**Objective:** Reproduce all of the material exactly as shown.

Material for this exercise start

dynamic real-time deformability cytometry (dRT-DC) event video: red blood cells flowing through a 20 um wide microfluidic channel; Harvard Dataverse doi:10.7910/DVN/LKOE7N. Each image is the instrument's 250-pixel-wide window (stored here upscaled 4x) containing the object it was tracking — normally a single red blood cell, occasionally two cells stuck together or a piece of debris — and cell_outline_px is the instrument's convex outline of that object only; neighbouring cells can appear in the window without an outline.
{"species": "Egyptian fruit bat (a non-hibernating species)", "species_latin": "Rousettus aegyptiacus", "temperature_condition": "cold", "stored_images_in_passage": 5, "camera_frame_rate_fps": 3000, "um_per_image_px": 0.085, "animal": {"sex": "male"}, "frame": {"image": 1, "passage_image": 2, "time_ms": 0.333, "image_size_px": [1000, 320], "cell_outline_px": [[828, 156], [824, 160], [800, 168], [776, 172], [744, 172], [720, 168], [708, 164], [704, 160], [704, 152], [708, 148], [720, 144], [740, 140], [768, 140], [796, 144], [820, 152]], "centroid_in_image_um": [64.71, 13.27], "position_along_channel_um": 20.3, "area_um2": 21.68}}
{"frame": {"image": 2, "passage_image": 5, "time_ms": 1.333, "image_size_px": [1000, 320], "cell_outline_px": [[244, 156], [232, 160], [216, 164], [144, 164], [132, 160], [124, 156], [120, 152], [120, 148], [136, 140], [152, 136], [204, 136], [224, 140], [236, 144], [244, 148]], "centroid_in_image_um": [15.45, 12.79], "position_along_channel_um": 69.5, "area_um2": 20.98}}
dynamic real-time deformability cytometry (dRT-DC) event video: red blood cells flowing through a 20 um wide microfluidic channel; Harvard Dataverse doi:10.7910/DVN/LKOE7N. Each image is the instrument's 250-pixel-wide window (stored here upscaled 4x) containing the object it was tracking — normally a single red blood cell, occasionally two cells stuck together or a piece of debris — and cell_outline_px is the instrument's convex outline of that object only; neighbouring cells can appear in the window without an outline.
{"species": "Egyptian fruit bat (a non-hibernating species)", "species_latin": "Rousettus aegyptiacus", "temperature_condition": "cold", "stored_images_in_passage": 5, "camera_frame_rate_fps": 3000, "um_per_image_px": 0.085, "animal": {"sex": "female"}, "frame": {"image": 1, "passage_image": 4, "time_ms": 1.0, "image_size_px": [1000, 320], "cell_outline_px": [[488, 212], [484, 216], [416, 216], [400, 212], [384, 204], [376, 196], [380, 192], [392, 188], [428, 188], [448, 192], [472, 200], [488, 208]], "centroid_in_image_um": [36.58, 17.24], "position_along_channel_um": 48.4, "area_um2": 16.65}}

Material for this exercise end

**Response to the task:**
dynamic real-time deformability cytometry (dRT-DC) event video: red blood cells flowing through a 20 um wide microfluidic channel; Harvard Dataverse doi:10.7910/DVN/LKOE7N. Each image is the instrument's 250-pixel-wide window (stored here upscaled 4x) containing the object it was tracking — normally a single red blood cell, occasionally two cells stuck together or a piece of debris — and cell_outline_px is the instrument's convex outline of that object only; neighbouring cells can appear in the window without an outline.
{"species": "Egyptian fruit bat (a non-hibernating species)", "species_latin": "Rousettus aegyptiacus", "temperature_condition": "cold", "stored_images_in_passage": 5, "camera_frame_rate_fps": 3000, "um_per_image_px": 0.085, "animal": {"sex": "male"}, "frame": {"image": 1, "passage_image": 2, "time_ms": 0.333, "image_size_px": [1000, 320], "cell_outline_px": [[828, 156], [824, 160], [800, 168], [776, 172], [744, 172], [720, 168], [708, 164], [704, 160], [704, 152], [708, 148], [720, 144], [740, 140], [768, 140], [796, 144], [820, 152]], "centroid_in_image_um": [64.71, 13.27], "position_along_channel_um": 20.3, "area_um2": 21.68}}
{"frame": {"image": 2, "passage_image": 5, "time_ms": 1.333, "image_size_px": [1000, 320], "cell_outline_px": [[244, 156], [232, 160], [216, 164], [144, 164], [132, 160], [124, 156], [120, 152], [120, 148], [136, 140], [152, 136], [204, 136], [224, 140], [236, 144], [244, 148]], "centroid_in_image_um": [15.45, 12.79], "position_along_channel_um": 69.5, "area_um2": 20.98}}
dynamic real-time deformability cytometry (dRT-DC) event video: red blood cells flowing through a 20 um wide microfluidic channel; Harvard Dataverse doi:10.7910/DVN/LKOE7N. Each image is the instrument's 250-pixel-wide window (stored here upscaled 4x) containing the object it was tracking — normally a single red blood cell, occasionally two cells stuck together or a piece of debris — and cell_outline_px is the instrument's convex outline of that object only; neighbouring cells can appear in the window without an outline.
{"species": "Egyptian fruit bat (a non-hibernating species)", "species_latin": "Rousettus aegyptiacus", "temperature_condition": "cold", "stored_images_in_passage": 5, "camera_frame_rate_fps": 3000, "um_per_image_px": 0.085, "animal": {"sex": "female"}, "frame": {"image": 1, "passage_image": 4, "time_ms": 1.0, "image_size_px": [1000, 320], "cell_outline_px": [[488, 212], [484, 216], [416, 216], [400, 212], [384, 204], [376, 196], [380, 192], [392, 188], [428, 188], [448, 192], [472, 200], [488, 208]], "centroid_in_image_um": [36.58, 17.24], "position_along_channel_um": 48.4, "area_um2": 16.65}}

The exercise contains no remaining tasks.